EBI-005, an IL-1 signalling inhibitor, managed to miss both co-primary endpoints – corneal fluorescein staining score (signs) and patient-reported pain and discomfort (symptoms) – and Eleven has ditched EBI-005 in this indication. Placebo recipients actually fared numerically better than those on active treatment.

This followed the discontinuation of Can-Fite Biopharma’s adenosine A3 receptor agonist CF101 in phase III – a post-hoc analysis notwithstanding – and Rigel’s Jak-3 inhibitor R348 in phase II. Both projects missed primary and secondary endpoints.

Last September Mimetogen Pharmaceuticals reported what it said were positive data from a 403-patient phase III study of MIM-D3, a tyrosine kinase receptor antagonist. However, the private company only provided positive p values for secondary measures, suggesting that the co-primary endpoints – four-week sign and symptom improvement – had been missed.

The question was laid to rest days later when Valeant’s Bausch + Lomb division allowed an opt-in option to lapse. There was better news last month when Kala Pharmaceuticals’ nanoparticle loteprednol etabonate, KPI-121, hit a phase II signs endpoint but missed on symptoms.

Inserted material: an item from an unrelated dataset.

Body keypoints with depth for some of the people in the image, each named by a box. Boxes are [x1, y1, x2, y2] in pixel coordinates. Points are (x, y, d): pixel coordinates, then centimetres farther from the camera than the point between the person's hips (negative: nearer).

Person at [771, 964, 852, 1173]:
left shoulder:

Selected mid to late-stage projects targeting dry eye disease 
Project Type Company Pharmacology class Status 
Lifitegrast NME  Shire LFA-1 antagonist Filed
EGP-437 Drug delivery EyeGate Pharma Corticosteroid Phase III
Pulmozyme ophthalmic (dornase alfa) Drug delivery Roche Deoxyribonuclease I Phase II
KCT-0809 NME (ex-US) Kissei Pharmaceutical Eye preparation Phase II
ISV-101 Drug delivery InSite Vision NSAID Phase II
RX-10045 NME Auven Therapeutics Anti-inflammatory agent Phase II
XG-104 Drug delivery Xigen JNK inhibitor Phase II
SkQ1 systemic NME Mitotech Anti-oxidant Phase II
Civanex Nasal NME Winston Pharmaceuticals TRPV1 agonist & calcium channel blocker Phase II
KPI-121 Nanoparticle formulation Kala Pharmaceuticals Mucosal penetrating agent Phase II
SR Dexamethasone Drug delivery Ocular Therapeutix Corticosteroid Phase II
Source: EvaluatePharma.

The dry eye disease market is dominated by Actavis’s Restasis – one of the few agents that acts pharmacologically rather than being a tear-replacement; this became a blockbuster last year, selling $1.1bn (Therapeutic focus – Plenty of dry eyes in the house, December 5, 2013).

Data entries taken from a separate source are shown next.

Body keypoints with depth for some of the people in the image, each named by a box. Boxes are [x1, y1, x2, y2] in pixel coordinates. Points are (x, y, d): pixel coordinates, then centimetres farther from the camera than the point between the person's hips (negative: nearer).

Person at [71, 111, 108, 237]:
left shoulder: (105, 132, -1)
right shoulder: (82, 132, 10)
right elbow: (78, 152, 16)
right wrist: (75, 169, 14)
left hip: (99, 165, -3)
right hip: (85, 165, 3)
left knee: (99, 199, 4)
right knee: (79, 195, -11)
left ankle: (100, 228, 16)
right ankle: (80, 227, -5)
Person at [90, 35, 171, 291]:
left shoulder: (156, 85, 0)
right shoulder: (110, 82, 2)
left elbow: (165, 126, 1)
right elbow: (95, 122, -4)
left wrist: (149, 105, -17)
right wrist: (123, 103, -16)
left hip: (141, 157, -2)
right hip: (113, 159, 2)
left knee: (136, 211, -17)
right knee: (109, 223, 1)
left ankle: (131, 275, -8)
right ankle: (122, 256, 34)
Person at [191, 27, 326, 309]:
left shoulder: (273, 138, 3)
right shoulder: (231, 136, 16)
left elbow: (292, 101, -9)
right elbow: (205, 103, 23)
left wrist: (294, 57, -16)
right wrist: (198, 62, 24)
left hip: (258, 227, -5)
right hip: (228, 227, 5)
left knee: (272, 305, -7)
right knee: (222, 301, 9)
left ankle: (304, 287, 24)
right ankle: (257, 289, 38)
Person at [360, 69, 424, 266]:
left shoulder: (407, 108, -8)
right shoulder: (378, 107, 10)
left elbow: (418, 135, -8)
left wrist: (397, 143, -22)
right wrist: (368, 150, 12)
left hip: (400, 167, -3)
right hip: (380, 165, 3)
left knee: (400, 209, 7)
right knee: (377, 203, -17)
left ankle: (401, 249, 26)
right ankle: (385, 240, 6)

But the setbacks have left a rather bare late-stage pipeline. The table above includes only projects targeting the underlying causes of dry eye – a complex disease thought to be the final manifestation of several separate conditions – which can broadly be caused by an inflammatory mechanism or by excessive tear evaporation.

EyeGate’s EGP-437 is interesting in that it uses a transscleral iontophoresis delivery system that applies a low-voltage electrical current to deliver a specified amount of drug into the eye. However, its phase III study was completed in 2011, and the private company seems to be focusing on other indications including anterior uveitis.

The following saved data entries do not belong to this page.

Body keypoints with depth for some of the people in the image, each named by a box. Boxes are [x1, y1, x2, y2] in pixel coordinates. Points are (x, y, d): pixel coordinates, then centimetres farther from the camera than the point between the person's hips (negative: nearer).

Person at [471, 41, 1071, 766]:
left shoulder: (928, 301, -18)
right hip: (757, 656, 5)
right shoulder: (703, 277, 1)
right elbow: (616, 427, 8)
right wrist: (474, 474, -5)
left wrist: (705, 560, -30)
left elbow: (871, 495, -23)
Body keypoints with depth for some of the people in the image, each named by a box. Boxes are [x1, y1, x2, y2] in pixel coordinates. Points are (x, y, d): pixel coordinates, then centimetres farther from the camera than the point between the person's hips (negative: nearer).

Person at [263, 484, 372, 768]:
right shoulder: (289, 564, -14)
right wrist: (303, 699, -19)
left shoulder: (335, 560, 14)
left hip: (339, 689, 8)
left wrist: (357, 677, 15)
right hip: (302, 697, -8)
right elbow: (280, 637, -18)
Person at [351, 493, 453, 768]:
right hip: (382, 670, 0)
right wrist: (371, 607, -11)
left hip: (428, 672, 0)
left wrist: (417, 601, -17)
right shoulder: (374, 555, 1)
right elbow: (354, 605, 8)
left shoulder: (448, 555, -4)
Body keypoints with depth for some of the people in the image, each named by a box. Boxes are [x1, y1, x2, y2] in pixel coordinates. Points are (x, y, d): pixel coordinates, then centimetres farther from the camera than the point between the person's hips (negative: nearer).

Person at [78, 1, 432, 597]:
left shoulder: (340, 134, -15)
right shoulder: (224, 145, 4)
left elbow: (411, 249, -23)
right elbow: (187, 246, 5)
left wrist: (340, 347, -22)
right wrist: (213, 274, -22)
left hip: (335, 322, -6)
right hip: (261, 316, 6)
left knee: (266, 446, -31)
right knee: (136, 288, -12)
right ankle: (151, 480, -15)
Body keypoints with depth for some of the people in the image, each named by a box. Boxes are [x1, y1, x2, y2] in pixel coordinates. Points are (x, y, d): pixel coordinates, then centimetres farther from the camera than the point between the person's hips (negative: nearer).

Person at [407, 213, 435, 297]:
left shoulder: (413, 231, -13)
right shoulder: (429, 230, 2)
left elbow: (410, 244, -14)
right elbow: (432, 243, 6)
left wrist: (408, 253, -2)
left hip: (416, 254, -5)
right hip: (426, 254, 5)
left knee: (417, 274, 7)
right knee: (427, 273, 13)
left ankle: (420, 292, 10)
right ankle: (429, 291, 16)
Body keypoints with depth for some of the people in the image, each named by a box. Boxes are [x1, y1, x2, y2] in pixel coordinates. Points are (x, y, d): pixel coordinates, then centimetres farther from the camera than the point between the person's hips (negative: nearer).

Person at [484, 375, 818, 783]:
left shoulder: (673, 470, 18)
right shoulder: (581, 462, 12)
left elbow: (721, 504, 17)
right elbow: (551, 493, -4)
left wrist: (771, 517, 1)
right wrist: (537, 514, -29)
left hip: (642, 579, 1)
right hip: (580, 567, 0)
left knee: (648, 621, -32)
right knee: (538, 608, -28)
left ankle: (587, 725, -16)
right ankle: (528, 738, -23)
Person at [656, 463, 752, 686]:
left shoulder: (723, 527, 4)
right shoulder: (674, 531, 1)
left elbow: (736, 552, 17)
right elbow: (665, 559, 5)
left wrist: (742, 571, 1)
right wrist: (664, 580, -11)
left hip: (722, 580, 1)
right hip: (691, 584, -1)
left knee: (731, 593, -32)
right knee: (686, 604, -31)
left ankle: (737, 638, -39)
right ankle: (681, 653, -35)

Eleven, too, has now turned away from dry eye – to developing EBI-005 for allergic conjunctivitis, likely a better-defined and better-understood disease. One of the problems in Eleven’s pivotal trial was the widespread use of artificial tear products by patients in both arms – an issue that raises the question of whether such symptom relief could be effective beyond mild disease.

The focus on tougher ocular diseases might have come too late in the day for Eleven, however. With a valuation barely above the $59m the group has in the bank, in addition to $15m of debt, Eleven’s biggest problem now is where to turn for more cash.